> **Excerpt provided**:

^^^^^^^^^^^^^^^^

At the launch of 'Poems' by Francis Ledwidge at Slane Castle were Terry Wogan, chair of the Ledwidge Cottage Committee, Peter Fallon of Gallery Press, Cllr Wayne Harding, council municipal area cathaoirleach, and guest speaker, John Donohoe, Meath Chronicle. Photo: Seamus Farrelly

Unlikely bedfellows brought together by love of poetry and nature

The relationship between Slane poet, Francis Ledwidge and his patron, Lord Dunsany

A new collection of work by Francis Ledwidge, simply entitled ‘Poems’, including some previously unpublished from the Dunsany Castle Archive, was launched by Gallery Press and the Ledwidge Cottage Committee in Slane Castle this year. The following is the talk given by Meath Chronicle news editor, John Donohoe, at the launch on Ledwidge Day in August.

Before I begin, I would like to dedicate my talk here today to my late Godfather, Michael Smith from Dunsany, whose funeral took place on Christmas Eve last.

^^^^^^^^^^^^^^^^

> **Items**:
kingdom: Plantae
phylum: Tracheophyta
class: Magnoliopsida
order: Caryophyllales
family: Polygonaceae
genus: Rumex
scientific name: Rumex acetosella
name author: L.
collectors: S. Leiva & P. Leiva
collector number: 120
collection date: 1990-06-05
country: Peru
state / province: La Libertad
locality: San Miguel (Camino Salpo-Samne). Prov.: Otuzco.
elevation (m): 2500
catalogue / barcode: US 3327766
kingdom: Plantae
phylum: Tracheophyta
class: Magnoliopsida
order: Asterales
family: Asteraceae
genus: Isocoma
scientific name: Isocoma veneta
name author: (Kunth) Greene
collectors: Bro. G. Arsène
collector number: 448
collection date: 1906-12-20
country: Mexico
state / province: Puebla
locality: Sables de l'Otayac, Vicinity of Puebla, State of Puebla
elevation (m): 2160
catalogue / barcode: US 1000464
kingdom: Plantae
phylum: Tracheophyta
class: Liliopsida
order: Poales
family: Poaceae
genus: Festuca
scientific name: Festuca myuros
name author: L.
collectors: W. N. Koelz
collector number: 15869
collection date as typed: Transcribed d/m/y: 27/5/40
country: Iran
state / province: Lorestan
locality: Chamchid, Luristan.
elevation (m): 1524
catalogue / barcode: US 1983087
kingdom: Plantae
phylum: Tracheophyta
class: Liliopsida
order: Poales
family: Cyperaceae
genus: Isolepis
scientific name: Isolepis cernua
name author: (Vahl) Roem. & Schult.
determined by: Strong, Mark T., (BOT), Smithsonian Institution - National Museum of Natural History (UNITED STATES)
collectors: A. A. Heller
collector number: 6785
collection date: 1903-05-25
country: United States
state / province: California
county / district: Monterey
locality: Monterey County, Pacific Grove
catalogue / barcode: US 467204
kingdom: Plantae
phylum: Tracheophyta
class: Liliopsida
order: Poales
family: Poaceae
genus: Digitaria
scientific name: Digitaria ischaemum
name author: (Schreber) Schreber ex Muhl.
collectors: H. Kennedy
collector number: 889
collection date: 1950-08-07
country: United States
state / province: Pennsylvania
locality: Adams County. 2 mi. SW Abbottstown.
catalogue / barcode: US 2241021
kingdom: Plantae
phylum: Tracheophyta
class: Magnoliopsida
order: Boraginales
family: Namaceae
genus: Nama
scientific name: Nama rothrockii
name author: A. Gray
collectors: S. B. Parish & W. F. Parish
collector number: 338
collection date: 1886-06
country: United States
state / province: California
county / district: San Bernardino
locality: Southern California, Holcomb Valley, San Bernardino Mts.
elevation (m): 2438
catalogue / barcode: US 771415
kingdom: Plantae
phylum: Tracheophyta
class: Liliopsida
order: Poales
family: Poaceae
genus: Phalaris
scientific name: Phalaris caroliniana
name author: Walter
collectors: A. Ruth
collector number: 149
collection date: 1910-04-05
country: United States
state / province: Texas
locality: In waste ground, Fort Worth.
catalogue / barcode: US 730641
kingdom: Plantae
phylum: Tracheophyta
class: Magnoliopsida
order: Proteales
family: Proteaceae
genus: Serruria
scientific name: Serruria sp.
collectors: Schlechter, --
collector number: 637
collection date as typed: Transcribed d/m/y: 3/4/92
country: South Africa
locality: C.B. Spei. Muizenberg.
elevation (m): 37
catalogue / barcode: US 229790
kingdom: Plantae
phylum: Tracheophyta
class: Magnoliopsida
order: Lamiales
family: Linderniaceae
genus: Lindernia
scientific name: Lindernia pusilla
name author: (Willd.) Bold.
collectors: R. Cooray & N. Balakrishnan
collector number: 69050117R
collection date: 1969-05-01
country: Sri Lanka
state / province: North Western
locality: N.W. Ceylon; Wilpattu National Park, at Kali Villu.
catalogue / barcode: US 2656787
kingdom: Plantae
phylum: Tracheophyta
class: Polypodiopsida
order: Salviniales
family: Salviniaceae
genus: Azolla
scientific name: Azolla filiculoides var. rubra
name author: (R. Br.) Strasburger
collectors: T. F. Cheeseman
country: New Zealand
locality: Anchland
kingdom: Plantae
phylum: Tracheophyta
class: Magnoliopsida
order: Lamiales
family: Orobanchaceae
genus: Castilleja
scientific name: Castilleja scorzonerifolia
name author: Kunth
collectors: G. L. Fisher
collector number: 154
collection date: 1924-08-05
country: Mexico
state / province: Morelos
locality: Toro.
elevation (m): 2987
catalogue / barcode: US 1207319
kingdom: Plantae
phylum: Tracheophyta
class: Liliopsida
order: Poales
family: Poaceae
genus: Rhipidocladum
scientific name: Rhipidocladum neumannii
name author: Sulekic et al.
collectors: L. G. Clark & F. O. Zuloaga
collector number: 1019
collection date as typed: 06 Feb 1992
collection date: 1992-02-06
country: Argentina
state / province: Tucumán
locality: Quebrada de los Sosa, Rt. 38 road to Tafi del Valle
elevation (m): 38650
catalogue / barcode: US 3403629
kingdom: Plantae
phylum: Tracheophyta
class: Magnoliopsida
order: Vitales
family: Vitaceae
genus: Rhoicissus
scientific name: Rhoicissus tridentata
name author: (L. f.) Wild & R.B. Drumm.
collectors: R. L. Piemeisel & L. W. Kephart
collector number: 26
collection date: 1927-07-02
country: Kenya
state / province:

^^^^^^^^^^^^^^^^

> **The tasks**:
[1] In the article about the launch of the Ledwidge collection, where was the collection launched?
[2] Name everyone the photo caption in the Ledwidge launch article lists as being at the launch.
[3] Carry on the article about the Ledwidge launch from the point where it stops.
The items above come from a separate source.

> **Answers in order**:
[1] In Slane Castle.

[2] Terry Wogan, Peter Fallon, Cllr Wayne Harding, and John Donohoe.

[3]
Michael was a local historian in the area who had also a family connection to the Ledwidge-Plunkett story as both his grandparents worked for the late Edward Plunkett, 18th Baron, and had memories of Ledwidge, while he himself following his retirement from Tara Mines, worked with Randal Plunkett, current Lord Dunsany, and his late mother, Marie Alice. We remember all of those today.

My own earliest realisation of the close connection between Ledwidge and Dunsany was while at the small primary school in Dunsany, where in the corner of the classroom, in an old glass fronted press typical of those national schools, was kept a very precious copy of Alice Curtayne’s biography of the Slane poet, only taken out on very special occasions.

Handwritten by the headmaster, Seamus Conroy, in coloured marker on a large white sheet of glossy paper on the back of the classroom door was Ledwidge's elegy, ‘Thomas McDonagh’ which we all learned by heart - one of the very few poems I can still recite fully.

It is fitting as we come to the end of the Decade of Commemorations that we are looking back at the lives of two men who were involved in those tumultuous events of around a century ago – two unlikely bedfellows brought together not just by a love of words and writing – but also by a love of nature, the outdoors, an appreciation of the flora and fauna of the countryside around them.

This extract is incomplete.